Objectives: Sufficient attention has not been given to machine learning (ML) models using longitudinal data for investigating important predictors of new onset of hypertension. We investigated the predictive ability of several ML models for the development of hypertension.
Methods: A total of 15 965 Japanese participants (men/women: 9,466/6,499, mean age: 45 years) who received annual health examinations were randomly divided into a training group (70%, n = 11,175) and a test group (30%, n = 4,790).
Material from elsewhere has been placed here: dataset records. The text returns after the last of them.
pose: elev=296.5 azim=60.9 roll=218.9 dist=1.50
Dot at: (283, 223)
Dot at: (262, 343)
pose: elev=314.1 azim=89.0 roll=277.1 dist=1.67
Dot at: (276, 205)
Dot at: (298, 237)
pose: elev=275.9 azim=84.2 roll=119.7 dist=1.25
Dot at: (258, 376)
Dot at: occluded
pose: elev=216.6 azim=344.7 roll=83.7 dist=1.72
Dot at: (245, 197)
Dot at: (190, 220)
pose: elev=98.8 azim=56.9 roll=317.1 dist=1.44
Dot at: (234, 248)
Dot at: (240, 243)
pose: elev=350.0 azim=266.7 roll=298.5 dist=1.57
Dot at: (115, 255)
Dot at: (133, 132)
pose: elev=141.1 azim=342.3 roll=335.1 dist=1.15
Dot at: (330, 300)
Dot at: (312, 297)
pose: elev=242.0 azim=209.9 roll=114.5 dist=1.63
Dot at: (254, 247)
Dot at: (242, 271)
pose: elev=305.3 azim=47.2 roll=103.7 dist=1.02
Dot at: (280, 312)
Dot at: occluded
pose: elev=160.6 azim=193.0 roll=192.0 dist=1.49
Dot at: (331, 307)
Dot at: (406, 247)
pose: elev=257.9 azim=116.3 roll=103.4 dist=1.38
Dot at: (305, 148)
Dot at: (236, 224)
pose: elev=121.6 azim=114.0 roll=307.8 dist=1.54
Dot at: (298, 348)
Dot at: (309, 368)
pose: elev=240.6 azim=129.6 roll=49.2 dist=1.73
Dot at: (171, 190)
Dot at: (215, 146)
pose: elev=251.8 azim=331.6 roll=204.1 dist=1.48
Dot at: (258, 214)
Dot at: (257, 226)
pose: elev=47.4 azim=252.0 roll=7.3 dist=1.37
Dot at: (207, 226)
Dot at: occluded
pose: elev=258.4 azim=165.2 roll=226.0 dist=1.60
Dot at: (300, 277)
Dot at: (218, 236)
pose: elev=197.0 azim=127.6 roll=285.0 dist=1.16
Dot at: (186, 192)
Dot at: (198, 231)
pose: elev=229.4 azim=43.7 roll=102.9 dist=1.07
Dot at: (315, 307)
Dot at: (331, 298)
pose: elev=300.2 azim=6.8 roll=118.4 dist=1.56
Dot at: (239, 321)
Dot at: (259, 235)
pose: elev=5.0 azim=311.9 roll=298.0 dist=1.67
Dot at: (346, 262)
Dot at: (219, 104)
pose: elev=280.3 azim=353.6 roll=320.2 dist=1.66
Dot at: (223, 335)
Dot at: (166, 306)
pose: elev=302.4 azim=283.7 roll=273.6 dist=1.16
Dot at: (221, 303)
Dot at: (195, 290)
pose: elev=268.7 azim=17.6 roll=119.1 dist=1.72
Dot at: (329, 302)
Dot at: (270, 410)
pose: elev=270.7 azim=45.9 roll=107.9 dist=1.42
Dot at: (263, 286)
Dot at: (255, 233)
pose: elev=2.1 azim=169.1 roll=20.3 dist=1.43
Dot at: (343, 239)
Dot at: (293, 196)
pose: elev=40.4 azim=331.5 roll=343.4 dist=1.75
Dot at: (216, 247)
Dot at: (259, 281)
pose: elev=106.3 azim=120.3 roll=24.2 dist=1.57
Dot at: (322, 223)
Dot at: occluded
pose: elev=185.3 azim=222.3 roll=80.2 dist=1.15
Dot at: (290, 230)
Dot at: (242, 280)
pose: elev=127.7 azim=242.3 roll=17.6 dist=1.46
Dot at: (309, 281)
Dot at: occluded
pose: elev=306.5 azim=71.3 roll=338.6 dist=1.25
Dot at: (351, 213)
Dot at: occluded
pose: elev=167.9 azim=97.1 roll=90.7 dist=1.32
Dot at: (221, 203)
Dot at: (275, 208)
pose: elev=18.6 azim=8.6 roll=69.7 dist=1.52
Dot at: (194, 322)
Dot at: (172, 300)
The predictive abilities of 58 candidates including fatty liver index (FLI), which is calculated by using body mass index, waist circumference and levels of γ-glutamyl transferase and triglycerides, were investigated by statistics analogous to the area under the curve (AUC) in receiver operating characteristic curve analyses using ML models including logistic regression, random forest, naïve Bayes, extreme gradient boosting and artificial neural network.
Results: During a 10-year period (mean period: 6.1 years), 2,132 subjects (19.1%) in the training group and 917 subjects (19.1%) in the test group had new onset of hypertension. Among the 58 parameters, systolic blood pressure, age and FLI were identified as important candidates by random forest feature selection with 10-fold cross-validation. The AUCs of ML models were 0.765-0.825, and discriminatory capacity was significantly improved in the artificial neural network model compared to that in the logistic regression model.
Conclusions: The development of hypertension can be simply and accurately predicted by each ML model using systolic blood pressure, age and FLI as selected features. By building multiple ML models, more practical prediction might be possible.
Keywords: Artificial intelligence; fatty liver index; hypertension; machine learning.